→ **AUFGABE A**:
Zieh aus der Auflistung jede Zeile heraus, die die Zeichenfolge „transformType“ enthält.

→ **VORLIEGENDER TEXT**:
┌──

Das Material ist ausnahmslos hochwertig produziert, was auch das Gewicht erklärt. Die Karten sind auf stabilem Karton gedruckt, während für die Storybücher dickeres und somit ebenfalls stabileres (Hochglanz)Papier verwendet wurde. Die farbigen Illustrationen von Eric Hibbeler sind hervorragend und fangen die Atmosphäre des Spiels super ein. Und was die ausmacht, dazu kommen wir jetzt.

DAS SPIELPRINZIP
Wer wollte nicht schon einmal Offizier auf dem Raumschiff Enterprise sein? Wie Scotty oder Geordi LaForge an den Schiffssystemen herumschrauben oder wie Kirk oder Picard gleich eine ganze Crew kommandieren? Mit Spaceship Unity kann man diesem Traum ein ganzes Stück näherkommen – bloß, dass es sich hier nicht um eine hochmoderne Enterprise handelt, sondern um einen heruntergekommenen und altersschwachen Kahn namens „Unity“. Die Spielenden verkörpern nämlich Rekruten der mittlerweile arg gebeutelten Interplanetaren Allianz – kurz IPA –, die in eine galaxieweite Verschwörung hineinstolpern und fortan als Crew and Bord der Unity um ihr Überleben kämpfen müssen. Denn neben fiesen Aliens stellt auch das eigene Schiff eine nicht unerhebliche und quasi stetige Bedrohung dar, da Fehlfunktionen an der Tagesordnung sind.

Spaceship Unity ist dabei aber kein taktisches Sci-Fi-Brettspiel wie Battlestar Galactica oder ein Deck-Building-Titel wie Star Realms, sondern lässt sich eher in das Genre „kooperatives Aktionsspiel“ einordnen: Die Spielenden müssen meist unter Zeitdruck bestimmte Aufgaben an Bord der Unity erfüllen, die sie entweder jeweils einzeln oder gemeinsam bewältigen müssen. Dabei wird eine durchgängige Geschichte erzählt, die in fünf Folgen aufgeteilt ist – quasi wie die Staffel einer Fernsehserie. Jede dieser fünf Folgen ist nochmals in unterschiedlich viele Kapitel (bzw. Missionen) untergliedert, die aufeinander folgen und möglichst erfolgreich abgeschlossen werden wollen. Das beginnt mit der Bedienung des COM-Systems um einen Sprachkanal zu öffnen, geht über den Einsatz von Brennstäben in der Energieversorgung bis hin zum Aktivieren des Traktorstrahls. Hinzu kommen die bereits erwähnten Fehlfunktionen, die zusätzlichen Druck verursachen, denn auch sie müssen innerhalb des Zeitlimits beseitigt werden. Da ist Panik vorprogrammiert.

└──

→ **BEREITGESTELLTE EINTRÄGE**:
┌──

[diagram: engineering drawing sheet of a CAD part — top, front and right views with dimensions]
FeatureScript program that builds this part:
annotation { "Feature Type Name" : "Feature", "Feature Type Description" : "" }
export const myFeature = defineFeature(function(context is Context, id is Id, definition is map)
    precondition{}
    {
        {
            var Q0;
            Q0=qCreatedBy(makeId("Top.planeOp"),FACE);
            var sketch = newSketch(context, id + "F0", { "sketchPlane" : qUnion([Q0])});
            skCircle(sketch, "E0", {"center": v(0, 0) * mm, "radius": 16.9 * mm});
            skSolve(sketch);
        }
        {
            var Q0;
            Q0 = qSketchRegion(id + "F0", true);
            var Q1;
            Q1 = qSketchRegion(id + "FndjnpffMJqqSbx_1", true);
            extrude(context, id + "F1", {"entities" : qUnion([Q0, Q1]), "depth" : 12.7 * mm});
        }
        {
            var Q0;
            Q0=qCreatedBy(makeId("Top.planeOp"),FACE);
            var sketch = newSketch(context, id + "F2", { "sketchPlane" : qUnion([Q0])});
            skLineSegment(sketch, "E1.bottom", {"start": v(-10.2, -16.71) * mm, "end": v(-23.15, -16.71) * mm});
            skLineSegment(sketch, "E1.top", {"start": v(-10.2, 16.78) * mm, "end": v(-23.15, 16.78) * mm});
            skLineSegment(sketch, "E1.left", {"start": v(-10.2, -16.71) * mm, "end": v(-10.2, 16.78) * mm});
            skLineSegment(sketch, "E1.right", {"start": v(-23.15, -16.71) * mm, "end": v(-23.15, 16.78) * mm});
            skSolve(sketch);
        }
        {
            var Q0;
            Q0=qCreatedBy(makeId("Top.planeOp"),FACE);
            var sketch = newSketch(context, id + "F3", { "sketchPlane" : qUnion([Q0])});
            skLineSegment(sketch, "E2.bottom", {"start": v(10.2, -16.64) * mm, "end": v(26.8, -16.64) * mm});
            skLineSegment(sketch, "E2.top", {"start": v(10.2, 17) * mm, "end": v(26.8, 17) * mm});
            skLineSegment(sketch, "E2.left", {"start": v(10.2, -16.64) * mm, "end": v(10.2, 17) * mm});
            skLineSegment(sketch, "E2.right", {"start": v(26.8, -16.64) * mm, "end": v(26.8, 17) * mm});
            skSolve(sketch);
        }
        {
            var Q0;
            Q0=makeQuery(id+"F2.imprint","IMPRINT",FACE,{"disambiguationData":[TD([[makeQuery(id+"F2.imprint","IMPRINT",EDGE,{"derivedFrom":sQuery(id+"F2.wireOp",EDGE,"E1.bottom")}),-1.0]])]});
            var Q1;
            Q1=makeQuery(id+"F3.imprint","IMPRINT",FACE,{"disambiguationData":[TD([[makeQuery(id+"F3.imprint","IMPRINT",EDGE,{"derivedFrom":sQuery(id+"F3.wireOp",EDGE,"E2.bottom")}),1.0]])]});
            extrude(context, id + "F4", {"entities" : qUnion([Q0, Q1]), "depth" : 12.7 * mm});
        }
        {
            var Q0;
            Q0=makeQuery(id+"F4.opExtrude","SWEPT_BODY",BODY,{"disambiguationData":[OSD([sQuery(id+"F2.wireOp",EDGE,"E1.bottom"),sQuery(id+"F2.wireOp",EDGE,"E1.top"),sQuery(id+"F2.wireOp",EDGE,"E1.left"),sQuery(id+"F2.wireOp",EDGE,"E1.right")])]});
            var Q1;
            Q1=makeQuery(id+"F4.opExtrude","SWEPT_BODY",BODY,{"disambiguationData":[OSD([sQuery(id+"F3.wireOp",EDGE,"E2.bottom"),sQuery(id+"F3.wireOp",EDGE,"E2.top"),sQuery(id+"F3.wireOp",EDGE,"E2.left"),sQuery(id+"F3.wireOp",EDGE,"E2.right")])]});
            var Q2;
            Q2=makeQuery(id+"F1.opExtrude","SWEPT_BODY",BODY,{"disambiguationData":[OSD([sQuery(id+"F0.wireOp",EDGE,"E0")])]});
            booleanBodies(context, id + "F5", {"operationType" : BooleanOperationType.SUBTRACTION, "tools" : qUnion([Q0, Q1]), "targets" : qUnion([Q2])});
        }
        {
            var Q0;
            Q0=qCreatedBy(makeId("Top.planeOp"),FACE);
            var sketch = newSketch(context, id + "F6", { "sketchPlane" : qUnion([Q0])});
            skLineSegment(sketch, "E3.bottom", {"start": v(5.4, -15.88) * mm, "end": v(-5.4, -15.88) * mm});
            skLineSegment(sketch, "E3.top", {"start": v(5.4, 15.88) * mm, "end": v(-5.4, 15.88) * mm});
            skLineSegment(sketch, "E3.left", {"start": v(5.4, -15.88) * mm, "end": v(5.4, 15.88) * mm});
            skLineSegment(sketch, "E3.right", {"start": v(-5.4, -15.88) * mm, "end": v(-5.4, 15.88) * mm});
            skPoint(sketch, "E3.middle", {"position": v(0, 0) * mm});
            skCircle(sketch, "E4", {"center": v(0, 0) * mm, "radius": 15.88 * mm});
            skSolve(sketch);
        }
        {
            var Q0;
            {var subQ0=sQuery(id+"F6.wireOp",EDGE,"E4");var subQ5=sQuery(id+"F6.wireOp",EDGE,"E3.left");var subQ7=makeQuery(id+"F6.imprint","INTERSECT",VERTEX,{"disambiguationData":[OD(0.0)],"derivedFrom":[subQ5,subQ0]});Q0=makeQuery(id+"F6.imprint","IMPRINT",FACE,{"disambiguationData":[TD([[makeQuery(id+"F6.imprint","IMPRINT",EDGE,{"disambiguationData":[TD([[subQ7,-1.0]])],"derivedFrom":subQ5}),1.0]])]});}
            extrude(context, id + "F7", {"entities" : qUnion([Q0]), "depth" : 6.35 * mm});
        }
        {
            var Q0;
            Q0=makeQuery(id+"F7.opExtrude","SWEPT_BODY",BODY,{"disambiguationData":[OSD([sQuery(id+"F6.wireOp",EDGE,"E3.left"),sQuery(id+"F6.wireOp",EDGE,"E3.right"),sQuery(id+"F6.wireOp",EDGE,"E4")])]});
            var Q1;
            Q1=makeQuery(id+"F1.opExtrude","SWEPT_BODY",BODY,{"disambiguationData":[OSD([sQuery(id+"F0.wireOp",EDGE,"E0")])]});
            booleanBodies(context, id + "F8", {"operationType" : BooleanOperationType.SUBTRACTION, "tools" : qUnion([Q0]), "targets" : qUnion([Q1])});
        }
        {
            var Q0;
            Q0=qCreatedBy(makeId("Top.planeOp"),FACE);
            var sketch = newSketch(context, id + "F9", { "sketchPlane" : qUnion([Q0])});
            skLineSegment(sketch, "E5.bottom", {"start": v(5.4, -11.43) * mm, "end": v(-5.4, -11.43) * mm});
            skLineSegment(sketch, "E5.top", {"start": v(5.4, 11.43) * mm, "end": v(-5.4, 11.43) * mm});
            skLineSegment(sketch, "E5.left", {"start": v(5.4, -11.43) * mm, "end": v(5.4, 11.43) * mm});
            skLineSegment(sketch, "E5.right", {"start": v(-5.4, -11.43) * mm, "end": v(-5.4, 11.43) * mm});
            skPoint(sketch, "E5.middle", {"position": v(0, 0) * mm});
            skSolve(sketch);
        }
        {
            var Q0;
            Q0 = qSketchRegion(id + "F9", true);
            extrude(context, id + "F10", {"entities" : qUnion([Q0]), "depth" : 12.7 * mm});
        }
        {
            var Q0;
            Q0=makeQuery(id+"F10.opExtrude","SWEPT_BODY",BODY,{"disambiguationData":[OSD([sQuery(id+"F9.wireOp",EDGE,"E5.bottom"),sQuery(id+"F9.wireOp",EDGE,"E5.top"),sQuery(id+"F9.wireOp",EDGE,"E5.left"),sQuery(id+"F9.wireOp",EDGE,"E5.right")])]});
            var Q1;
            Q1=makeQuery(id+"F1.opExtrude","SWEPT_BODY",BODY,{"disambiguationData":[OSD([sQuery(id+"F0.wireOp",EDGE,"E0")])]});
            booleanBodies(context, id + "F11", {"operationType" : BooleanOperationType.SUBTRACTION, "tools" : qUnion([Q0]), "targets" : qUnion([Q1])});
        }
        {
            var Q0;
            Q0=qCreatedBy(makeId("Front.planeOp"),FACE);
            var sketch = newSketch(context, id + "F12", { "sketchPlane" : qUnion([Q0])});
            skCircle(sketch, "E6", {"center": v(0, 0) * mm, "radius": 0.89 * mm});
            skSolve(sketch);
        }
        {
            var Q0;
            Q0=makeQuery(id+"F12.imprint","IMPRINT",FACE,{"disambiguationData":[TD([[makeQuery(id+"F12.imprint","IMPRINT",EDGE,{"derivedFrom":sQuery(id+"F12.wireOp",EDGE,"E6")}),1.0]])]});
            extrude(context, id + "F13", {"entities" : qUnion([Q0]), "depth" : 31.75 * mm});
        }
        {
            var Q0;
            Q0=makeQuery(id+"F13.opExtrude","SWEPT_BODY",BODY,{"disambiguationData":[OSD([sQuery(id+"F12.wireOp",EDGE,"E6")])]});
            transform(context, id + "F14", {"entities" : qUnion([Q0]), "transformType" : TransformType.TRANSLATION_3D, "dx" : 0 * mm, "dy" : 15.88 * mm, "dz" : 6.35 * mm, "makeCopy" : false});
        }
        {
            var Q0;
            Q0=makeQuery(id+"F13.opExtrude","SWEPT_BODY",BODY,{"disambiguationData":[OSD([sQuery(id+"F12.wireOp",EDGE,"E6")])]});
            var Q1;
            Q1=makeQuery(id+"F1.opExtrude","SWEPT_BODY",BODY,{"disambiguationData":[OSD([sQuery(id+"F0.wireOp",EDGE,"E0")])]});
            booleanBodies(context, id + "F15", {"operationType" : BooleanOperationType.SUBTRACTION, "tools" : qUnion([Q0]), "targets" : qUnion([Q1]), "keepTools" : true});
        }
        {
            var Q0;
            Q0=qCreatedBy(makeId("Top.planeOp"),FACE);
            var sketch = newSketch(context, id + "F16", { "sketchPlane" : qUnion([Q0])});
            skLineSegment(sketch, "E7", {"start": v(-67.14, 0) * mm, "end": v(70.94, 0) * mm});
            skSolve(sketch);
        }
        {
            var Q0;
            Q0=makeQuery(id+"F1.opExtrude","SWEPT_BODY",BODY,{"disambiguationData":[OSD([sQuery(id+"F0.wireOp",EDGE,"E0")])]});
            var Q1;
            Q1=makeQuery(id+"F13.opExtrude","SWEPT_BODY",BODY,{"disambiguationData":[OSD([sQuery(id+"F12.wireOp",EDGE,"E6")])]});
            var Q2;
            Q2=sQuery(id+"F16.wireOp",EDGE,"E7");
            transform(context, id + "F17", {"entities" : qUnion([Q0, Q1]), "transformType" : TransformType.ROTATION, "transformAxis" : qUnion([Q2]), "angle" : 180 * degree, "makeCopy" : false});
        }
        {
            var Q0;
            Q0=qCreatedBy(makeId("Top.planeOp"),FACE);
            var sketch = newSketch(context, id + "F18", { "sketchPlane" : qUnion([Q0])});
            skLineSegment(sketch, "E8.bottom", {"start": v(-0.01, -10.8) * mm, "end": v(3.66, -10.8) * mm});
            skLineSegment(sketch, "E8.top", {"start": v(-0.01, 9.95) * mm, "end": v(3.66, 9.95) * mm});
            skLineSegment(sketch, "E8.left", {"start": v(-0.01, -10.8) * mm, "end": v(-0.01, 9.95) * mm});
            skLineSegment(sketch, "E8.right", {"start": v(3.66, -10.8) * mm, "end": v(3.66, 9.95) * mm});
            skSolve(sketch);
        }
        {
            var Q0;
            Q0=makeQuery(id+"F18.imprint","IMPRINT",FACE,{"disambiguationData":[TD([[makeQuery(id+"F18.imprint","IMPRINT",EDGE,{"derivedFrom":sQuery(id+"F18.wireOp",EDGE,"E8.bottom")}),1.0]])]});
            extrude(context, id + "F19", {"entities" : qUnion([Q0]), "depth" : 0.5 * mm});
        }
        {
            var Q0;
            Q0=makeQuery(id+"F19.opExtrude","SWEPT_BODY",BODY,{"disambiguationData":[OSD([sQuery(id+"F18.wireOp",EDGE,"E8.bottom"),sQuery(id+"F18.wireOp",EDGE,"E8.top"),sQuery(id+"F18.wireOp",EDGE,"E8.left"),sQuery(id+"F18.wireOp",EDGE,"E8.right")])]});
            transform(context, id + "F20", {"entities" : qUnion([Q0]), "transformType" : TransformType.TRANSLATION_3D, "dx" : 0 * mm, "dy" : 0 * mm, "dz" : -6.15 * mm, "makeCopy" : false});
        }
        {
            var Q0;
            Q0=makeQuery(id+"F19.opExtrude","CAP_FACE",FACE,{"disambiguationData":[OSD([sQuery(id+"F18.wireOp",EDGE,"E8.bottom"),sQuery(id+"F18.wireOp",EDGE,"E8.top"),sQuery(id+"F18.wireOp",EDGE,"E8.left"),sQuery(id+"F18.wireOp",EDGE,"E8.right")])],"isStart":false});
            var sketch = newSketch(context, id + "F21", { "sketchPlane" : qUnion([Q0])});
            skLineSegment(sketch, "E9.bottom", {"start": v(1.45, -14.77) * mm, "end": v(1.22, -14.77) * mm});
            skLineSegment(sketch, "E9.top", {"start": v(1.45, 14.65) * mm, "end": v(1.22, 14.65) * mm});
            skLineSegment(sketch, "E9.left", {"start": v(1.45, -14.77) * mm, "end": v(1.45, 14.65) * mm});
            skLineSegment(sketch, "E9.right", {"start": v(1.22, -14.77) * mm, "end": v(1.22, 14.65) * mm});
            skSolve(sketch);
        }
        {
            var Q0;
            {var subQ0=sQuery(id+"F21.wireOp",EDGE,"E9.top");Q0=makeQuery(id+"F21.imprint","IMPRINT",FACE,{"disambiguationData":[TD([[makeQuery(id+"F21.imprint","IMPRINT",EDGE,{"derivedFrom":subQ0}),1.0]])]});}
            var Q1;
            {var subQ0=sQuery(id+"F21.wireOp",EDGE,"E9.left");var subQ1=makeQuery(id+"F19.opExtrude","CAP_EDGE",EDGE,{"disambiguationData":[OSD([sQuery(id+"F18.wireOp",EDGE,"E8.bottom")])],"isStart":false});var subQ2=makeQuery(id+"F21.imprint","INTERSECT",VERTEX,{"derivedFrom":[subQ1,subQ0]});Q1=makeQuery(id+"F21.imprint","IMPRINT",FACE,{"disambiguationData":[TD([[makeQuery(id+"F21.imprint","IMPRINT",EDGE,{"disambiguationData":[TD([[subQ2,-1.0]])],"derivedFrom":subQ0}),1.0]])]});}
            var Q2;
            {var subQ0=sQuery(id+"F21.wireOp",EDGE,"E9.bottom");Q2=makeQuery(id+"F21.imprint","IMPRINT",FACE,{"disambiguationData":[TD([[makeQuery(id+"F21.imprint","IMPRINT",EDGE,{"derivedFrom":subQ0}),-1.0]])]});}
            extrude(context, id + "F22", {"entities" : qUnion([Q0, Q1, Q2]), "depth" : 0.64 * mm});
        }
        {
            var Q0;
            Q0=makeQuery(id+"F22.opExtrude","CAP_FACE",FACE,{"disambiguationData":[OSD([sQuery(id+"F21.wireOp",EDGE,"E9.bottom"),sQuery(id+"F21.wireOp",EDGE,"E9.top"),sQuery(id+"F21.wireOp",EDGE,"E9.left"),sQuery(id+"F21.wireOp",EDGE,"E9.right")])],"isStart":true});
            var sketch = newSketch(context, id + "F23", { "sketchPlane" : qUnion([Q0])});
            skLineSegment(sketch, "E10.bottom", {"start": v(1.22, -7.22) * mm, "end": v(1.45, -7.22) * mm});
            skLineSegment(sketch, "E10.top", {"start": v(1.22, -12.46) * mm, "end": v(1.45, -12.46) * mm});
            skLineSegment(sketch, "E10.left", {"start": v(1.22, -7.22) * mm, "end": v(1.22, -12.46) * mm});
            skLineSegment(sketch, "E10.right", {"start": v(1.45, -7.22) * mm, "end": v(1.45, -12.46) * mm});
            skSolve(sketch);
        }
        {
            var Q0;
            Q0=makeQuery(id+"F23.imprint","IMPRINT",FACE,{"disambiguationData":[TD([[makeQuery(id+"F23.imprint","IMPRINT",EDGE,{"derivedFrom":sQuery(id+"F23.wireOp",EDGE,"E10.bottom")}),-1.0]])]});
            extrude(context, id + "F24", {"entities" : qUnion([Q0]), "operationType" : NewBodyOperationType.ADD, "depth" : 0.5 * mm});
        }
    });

└──

→ **AUFGABE B**:
Prüfe anhand des Textes über Spaceship Unity, ob die folgenden Aussagen zutreffen: (i) Die Storybücher sind auf stabilem Karton gedruckt. (ii) Die Geschichte ist in fünf Folgen aufgeteilt. (iii) Spaceship Unity wird als Deck-Building-Titel eingeordnet. Antworte jeweils mit Ja oder Nein und belege das mit der entscheidenden Textstelle im Wortlaut.

→ **LÖSUNG A**:
            transform(context, id + "F14", {"entities" : qUnion([Q0]), "transformType" : TransformType.TRANSLATION_3D, "dx" : 0 * mm, "dy" : 15.88 * mm, "dz" : 6.35 * mm, "makeCopy" : false});
            transform(context, id + "F17", {"entities" : qUnion([Q0, Q1]), "transformType" : TransformType.ROTATION, "transformAxis" : qUnion([Q2]), "angle" : 180 * degree, "makeCopy" : false});
            transform(context, id + "F20", {"entities" : qUnion([Q0]), "transformType" : TransformType.TRANSLATION_3D, "dx" : 0 * mm, "dy" : 0 * mm, "dz" : -6.15 * mm, "makeCopy" : false});

→ **LÖSUNG B**:
(i) Nein: „Die Karten sind auf stabilem Karton gedruckt, während für die Storybücher dickeres und somit ebenfalls stabileres (Hochglanz)Papier verwendet wurde.“
(ii) Ja: „Dabei wird eine durchgängige Geschichte erzählt, die in fünf Folgen aufgeteilt ist“
(iii) Nein: „Spaceship Unity ist dabei aber kein taktisches Sci-Fi-Brettspiel wie Battlestar Galactica oder ein Deck-Building-Titel wie Star Realms“